The contraption, designed to be mounted on a remotely operated underwater vehicle, folds into a 12-sided box about 21 centimeters across. Using a joystick, an operator on board a nearby ship can carefully close this box around soft-bodied creatures, like jellies and cephalopods, that might be hurt or killed by other specimen-collection tools. Temporarily detaining creatures inside the enclosure, described online July 18 in Science Robotics, would create rare opportunities for closeup inspection of otherwise elusive deep-sea creatures.

Deep-sea free-floaters, including some jellyfish and their gelatinous ilk, are “sometimes considered the forgotten fauna,” says study coauthor David Gruber, a marine biologist at Baruch College, City University of New York. While many biologists survey the hustle and bustle of the seafloor, homing in on small creatures in open water is much more difficult, he says, so our understanding of these animals is “almost a blank slate.”

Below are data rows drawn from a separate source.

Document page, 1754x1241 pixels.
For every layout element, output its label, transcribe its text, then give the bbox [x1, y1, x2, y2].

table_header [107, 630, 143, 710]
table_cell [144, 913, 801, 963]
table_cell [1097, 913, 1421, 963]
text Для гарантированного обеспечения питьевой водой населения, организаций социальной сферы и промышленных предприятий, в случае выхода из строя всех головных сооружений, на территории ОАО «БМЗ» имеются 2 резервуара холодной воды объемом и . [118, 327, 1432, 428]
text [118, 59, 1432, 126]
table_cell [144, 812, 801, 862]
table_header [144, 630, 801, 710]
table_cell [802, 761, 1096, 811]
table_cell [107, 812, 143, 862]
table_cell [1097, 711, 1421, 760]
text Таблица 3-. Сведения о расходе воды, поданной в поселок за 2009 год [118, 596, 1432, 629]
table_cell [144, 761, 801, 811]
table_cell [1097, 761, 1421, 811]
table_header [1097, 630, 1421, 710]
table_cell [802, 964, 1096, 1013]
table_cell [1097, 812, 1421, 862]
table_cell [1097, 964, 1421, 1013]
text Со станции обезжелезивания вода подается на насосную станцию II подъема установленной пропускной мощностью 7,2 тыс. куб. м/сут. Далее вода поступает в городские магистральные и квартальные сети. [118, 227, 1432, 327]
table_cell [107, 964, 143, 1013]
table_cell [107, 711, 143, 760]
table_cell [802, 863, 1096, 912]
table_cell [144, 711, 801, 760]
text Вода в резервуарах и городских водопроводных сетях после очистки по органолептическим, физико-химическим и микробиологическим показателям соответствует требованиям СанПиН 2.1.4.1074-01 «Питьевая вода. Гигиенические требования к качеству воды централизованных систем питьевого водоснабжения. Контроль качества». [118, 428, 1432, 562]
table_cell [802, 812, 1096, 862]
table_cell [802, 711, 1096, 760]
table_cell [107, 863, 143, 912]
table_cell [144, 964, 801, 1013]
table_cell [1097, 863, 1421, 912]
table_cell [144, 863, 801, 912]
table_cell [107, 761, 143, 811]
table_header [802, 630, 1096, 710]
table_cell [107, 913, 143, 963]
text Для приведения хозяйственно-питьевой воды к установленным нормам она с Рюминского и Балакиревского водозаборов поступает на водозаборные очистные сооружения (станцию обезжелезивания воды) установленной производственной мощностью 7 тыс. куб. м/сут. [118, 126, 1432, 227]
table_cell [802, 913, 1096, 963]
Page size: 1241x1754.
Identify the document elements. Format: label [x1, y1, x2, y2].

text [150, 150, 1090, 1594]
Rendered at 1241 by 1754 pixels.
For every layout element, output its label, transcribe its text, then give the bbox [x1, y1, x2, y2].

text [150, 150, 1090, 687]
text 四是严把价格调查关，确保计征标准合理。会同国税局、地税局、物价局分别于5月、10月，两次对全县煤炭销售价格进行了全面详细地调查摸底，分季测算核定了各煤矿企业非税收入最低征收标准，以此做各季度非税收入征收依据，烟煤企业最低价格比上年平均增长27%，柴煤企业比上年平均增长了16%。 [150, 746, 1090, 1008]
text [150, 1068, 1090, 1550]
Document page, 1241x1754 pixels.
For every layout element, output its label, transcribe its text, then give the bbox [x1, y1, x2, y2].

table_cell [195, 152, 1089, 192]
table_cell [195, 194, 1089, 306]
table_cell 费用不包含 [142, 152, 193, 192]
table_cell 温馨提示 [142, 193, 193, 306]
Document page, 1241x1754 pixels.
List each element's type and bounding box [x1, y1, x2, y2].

Researchers have a few tools in their arsenals for capturing open-water animals and bringing them to the surface for examination. Unfortunately, nets or suction devices well suited for nabbing sturdy deep-sea dwellers, like fish and crustaceans, can shred fragile life-forms like comb jellies and siphonophores (SN: 7/16/05, p. 46). The new creature-catching gadget offers “a really cool” way to handle the deep sea’s most delicate residents more gently, says Kelly Robinson, a biological oceanographer at the University of Louisiana at Lafayette not involved in the work.